======== Отрывок ========
Ведущая встречи – Ольга Бигильдинская, руководитель Экспериментального центра по работе со зрителями РАМТа, Пресс-клуба РАМТа, образовательного проекта «Нюрнберг».
Фрагменты стенограммы
Ольга Бигильдинская: После такого фильма хочется помолчать и подумать. Это кино лучше смотреть в одиночестве. Но поскольку мы все-таки собрались на разговор, то он должен быть эффективным. Мы должны сделать для себя какие-то выводы. Поэтому первый вопрос: что вас потрясло в этом эксперименте?
Екатерина Галичева, сотрудник отдела кинопроката, компания «Артхаус.ру»: Скоротечность эксперимента. Поражает скорость, с которой люди погрузились в эту атмосферу. В книге не так ярко выражено время, шли уроки – дети учились, а в фильме четко показано – 5 дней.
Ольга Бигильдинская: За эти 5 дней ситуация еще и успела выйти из-под контроля.
Александр Пашков: Мне показалось, что в фильме эксперимент показан более убедительно, чем в книге. Когда я читал книгу, то ловил себя на мысли, что не верю. Это неправдоподобно, чтобы школьники за такой короткий срок пошли за преподавателем и стали участниками этого движения. А когда я смотрел фильм, то сразу поверил, что такое возможно.
Ольга Бигильдинская: Хочу заметить для тех, кто книгу не читал, что реальная история происходила в Америке в 60-е годы в абсолютно другом обществе со своими нормами морали и нравственности. Режиссер картины Деннис Ганзель переместил события в современную Германию. Как, вы считаете, это повлияло на восприятие?
Екатерина Галичева: Это жестоко. Германия настояла на том, чтобы не было больше таких перекосов в истории, а тут опять Германия, да еще и нашего времени.
Галина Климова: В начале фильма была фраза, что для Германии больной вопрос – это вопрос вины. И один из мальчиков говорит, что все уже надоели с этим, «я понял, что нацисты – это плохо. Сколько можно брать на себя вину за то, чего я не делал?» Для Германии это действительно очень характерно, поэтому ощущения от просмотренного только усиливаются.
Александр Пашков: А немецкая речь еще и усиливает художественное впечатление.
Ольга Бигильдинская: Как вам показалось, о чем этот фильм?
======== Исходные данные ========
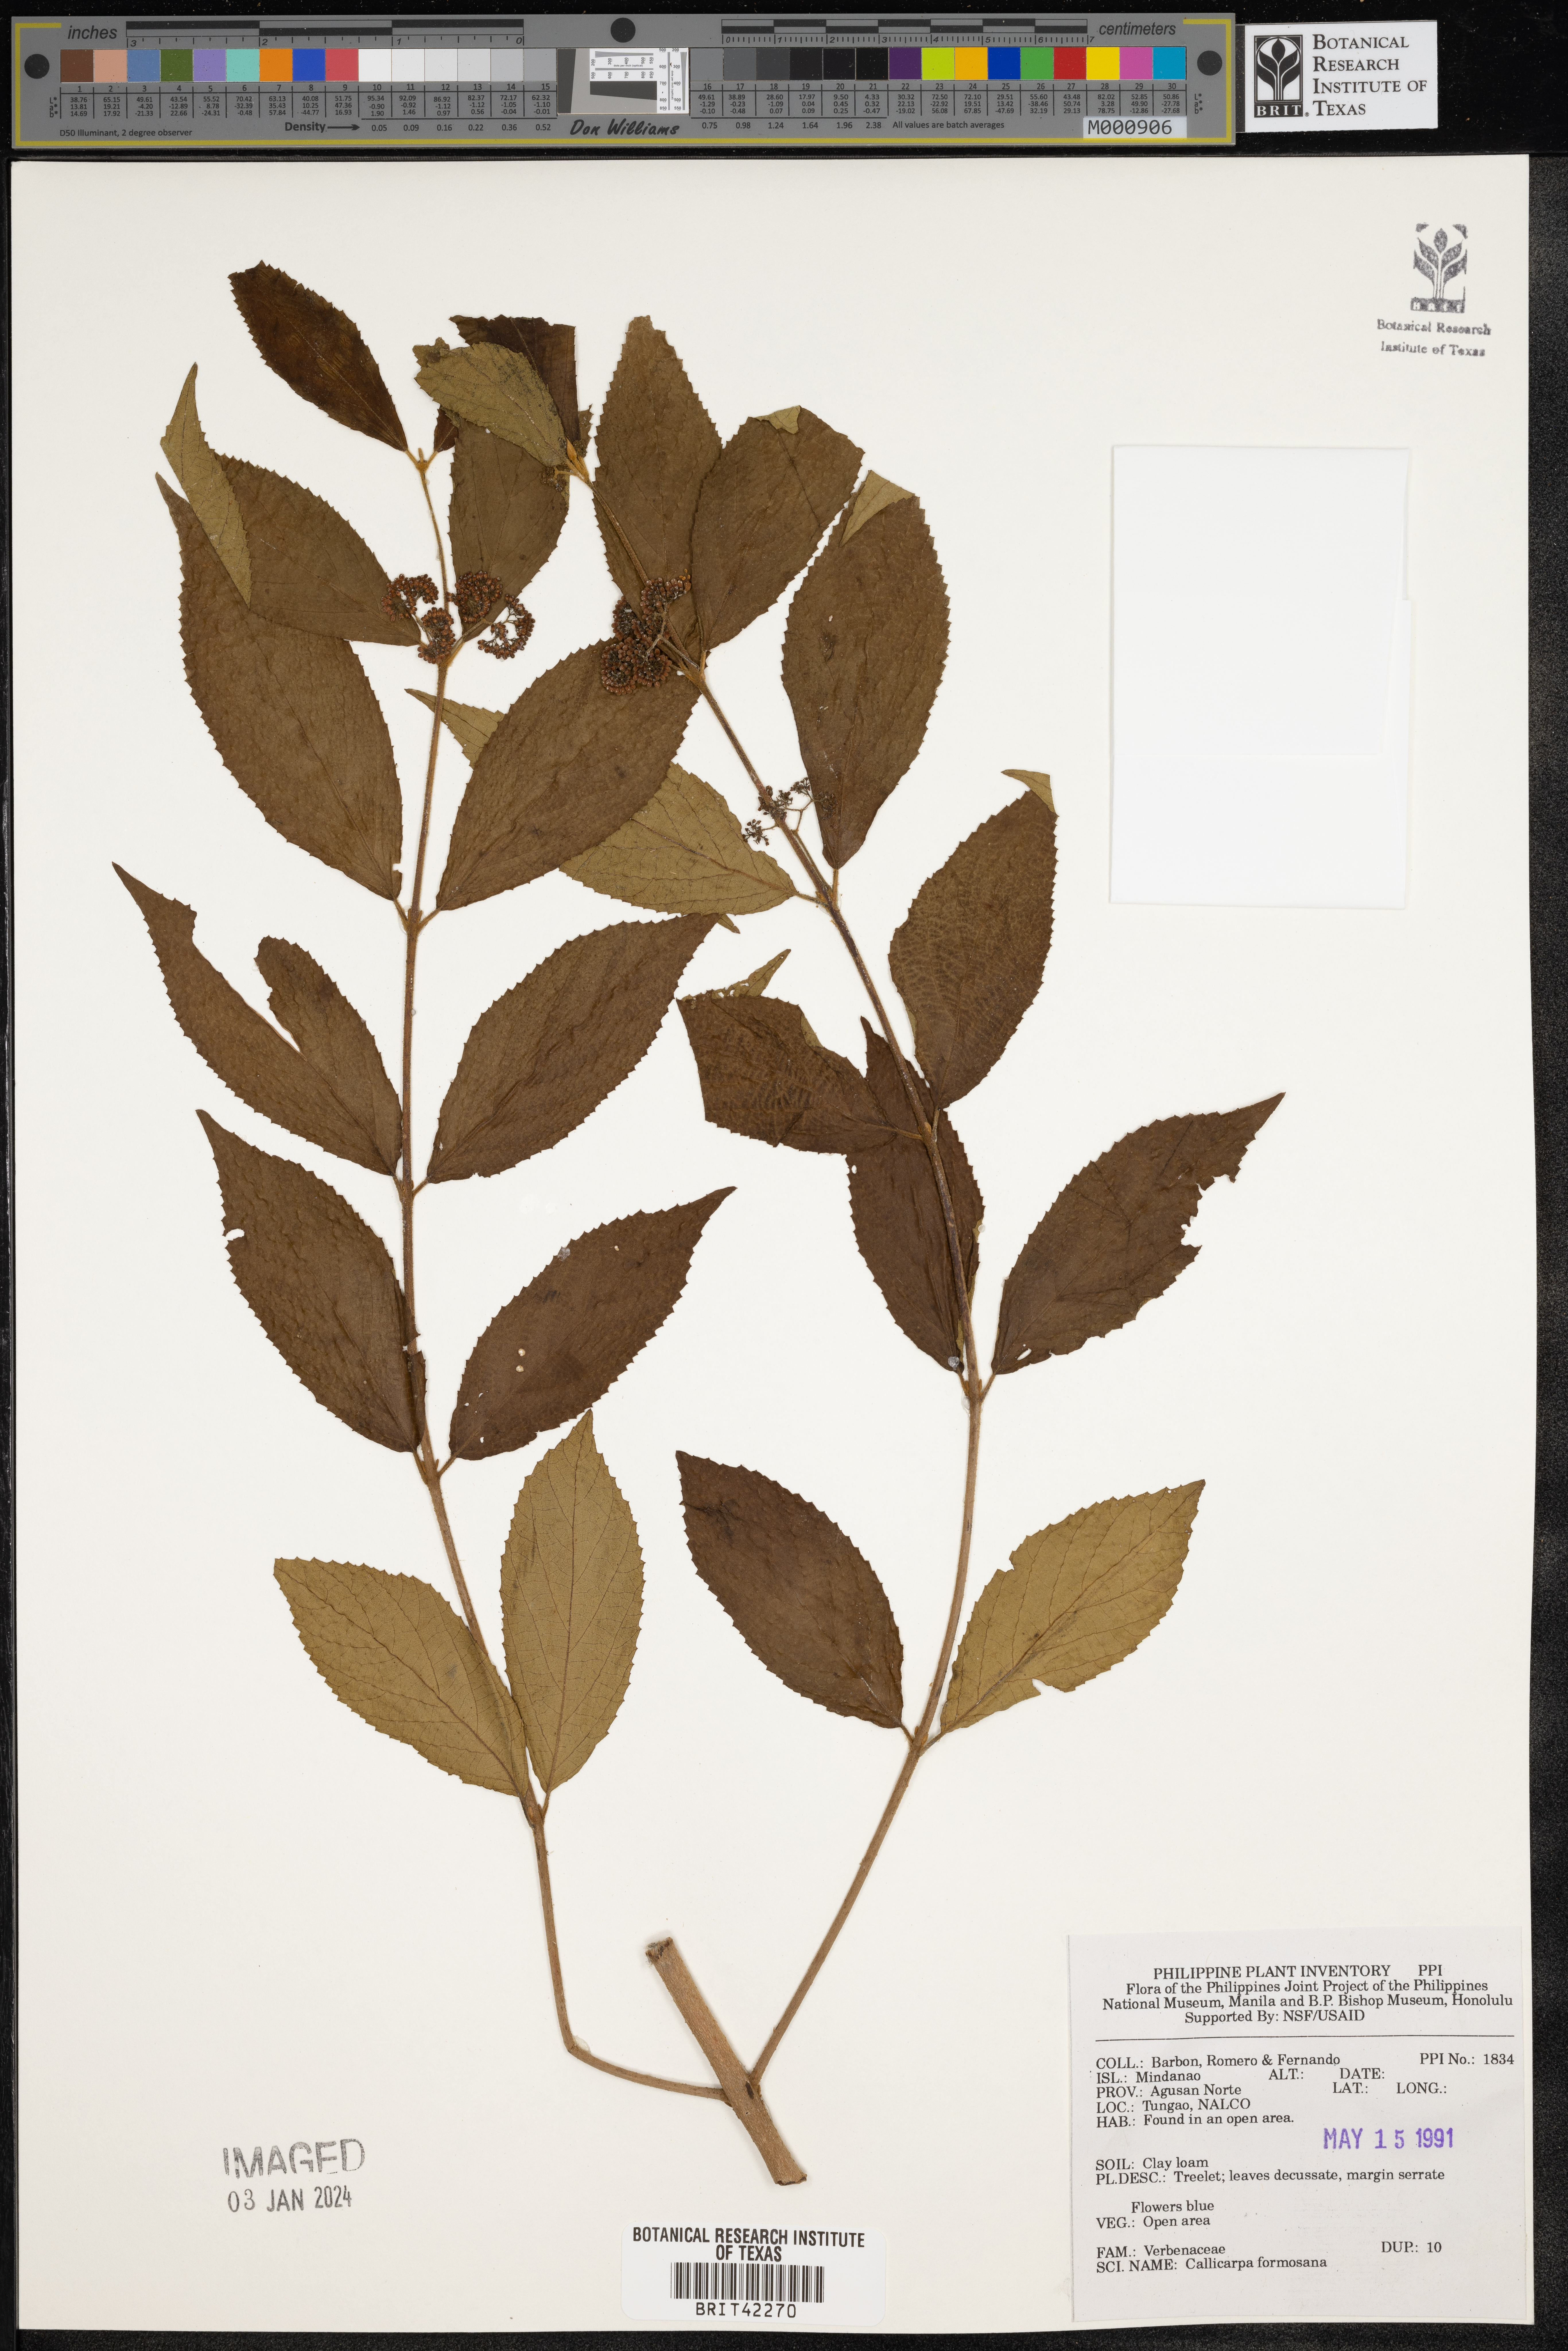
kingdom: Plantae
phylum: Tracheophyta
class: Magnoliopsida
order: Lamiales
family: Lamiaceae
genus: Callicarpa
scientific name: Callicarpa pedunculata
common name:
========
### Что нужно сделать
• a. Ответьте по отрывку на три вопроса:
(i) Сколько дней, по словам Екатерины Галичевой, длится эксперимент в фильме?
(ii) Куда режиссер Деннис Ганзель перенес события картины?
(iii) Что, по словам Александра Пашкова, еще и усиливает художественное впечатление?
• b. Переименуйте «Германии» в «Австрии» в части отрывка от слов «Галина Климова: В» до слов «усиливает художественное впечатление.» включительно и приведите эту часть целиком.
Сохранённые объекты для работы не понадобятся.

### Ответы к упражнению
• a.
(i) 5 дней.
(ii) В современную Германию.
(iii) Немецкая речь.

• b.
Галина Климова: В начале фильма была фраза, что для Австрии больной вопрос – это вопрос вины. И один из мальчиков говорит, что все уже надоели с этим, «я понял, что нацисты – это плохо. Сколько можно брать на себя вину за то, чего я не делал?» Для Австрии это действительно очень характерно, поэтому ощущения от просмотренного только усиливаются.
Александр Пашков: А немецкая речь еще и усиливает художественное впечатление.